*** Opening Extracted entries ***
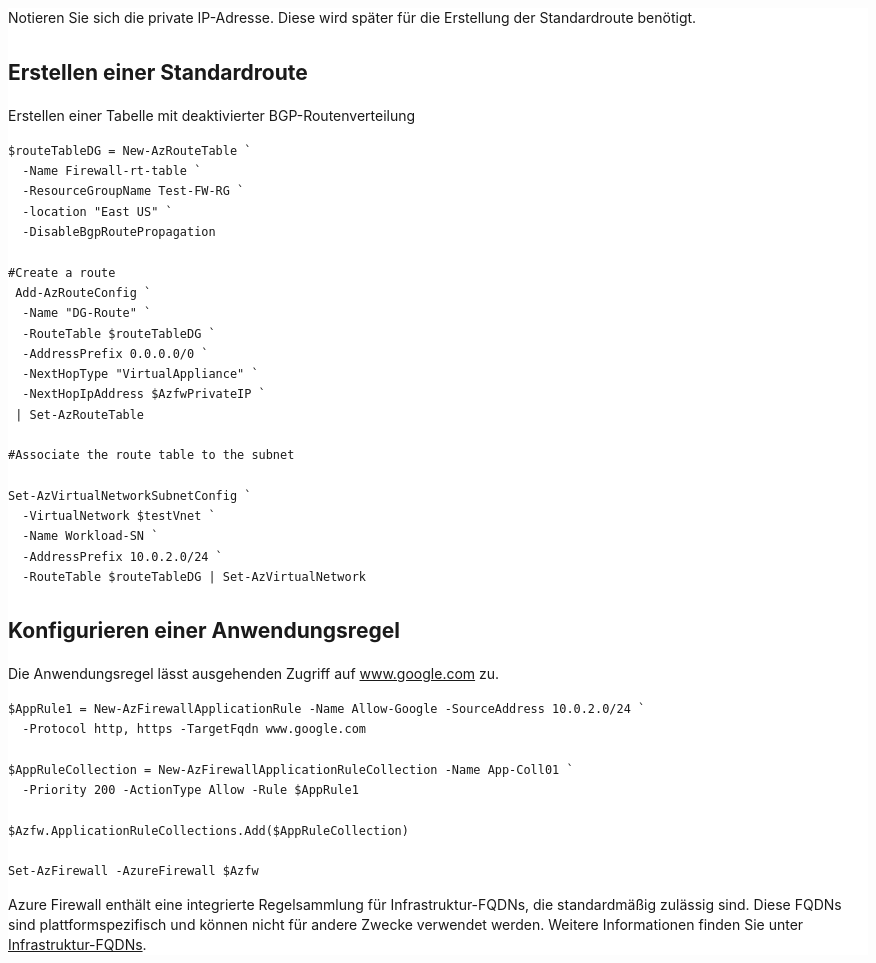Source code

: Notieren Sie sich die private IP-Adresse. Diese wird später für die Erstellung der Standardroute benötigt.

## <a name="create-a-default-route"></a>Erstellen einer Standardroute

Erstellen einer Tabelle mit deaktivierter BGP-Routenverteilung

```azurepowershell
$routeTableDG = New-AzRouteTable `
  -Name Firewall-rt-table `
  -ResourceGroupName Test-FW-RG `
  -location "East US" `
  -DisableBgpRoutePropagation

#Create a route
 Add-AzRouteConfig `
  -Name "DG-Route" `
  -RouteTable $routeTableDG `
  -AddressPrefix 0.0.0.0/0 `
  -NextHopType "VirtualAppliance" `
  -NextHopIpAddress $AzfwPrivateIP `
 | Set-AzRouteTable

#Associate the route table to the subnet

Set-AzVirtualNetworkSubnetConfig `
  -VirtualNetwork $testVnet `
  -Name Workload-SN `
  -AddressPrefix 10.0.2.0/24 `
  -RouteTable $routeTableDG | Set-AzVirtualNetwork
```

## <a name="configure-an-application-rule"></a>Konfigurieren einer Anwendungsregel

Die Anwendungsregel lässt ausgehenden Zugriff auf www.google.com zu.

```azurepowershell
$AppRule1 = New-AzFirewallApplicationRule -Name Allow-Google -SourceAddress 10.0.2.0/24 `
  -Protocol http, https -TargetFqdn www.google.com

$AppRuleCollection = New-AzFirewallApplicationRuleCollection -Name App-Coll01 `
  -Priority 200 -ActionType Allow -Rule $AppRule1

$Azfw.ApplicationRuleCollections.Add($AppRuleCollection)

Set-AzFirewall -AzureFirewall $Azfw
```

Azure Firewall enthält eine integrierte Regelsammlung für Infrastruktur-FQDNs, die standardmäßig zulässig sind. Diese FQDNs sind plattformspezifisch und können nicht für andere Zwecke verwendet werden. Weitere Informationen finden Sie unter [Infrastruktur-FQDNs](infrastructure-fqdns.md).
*** Closing Extracted entries ***
* _Task description_
Whenever a line in the records contains the word "Allow", copy that line.

* _Response_
$AppRule1 = New-AzFirewallApplicationRule -Name Allow-Google -SourceAddress 10.0.2.0/24 `
  -Priority 200 -ActionType Allow -Rule $AppRule1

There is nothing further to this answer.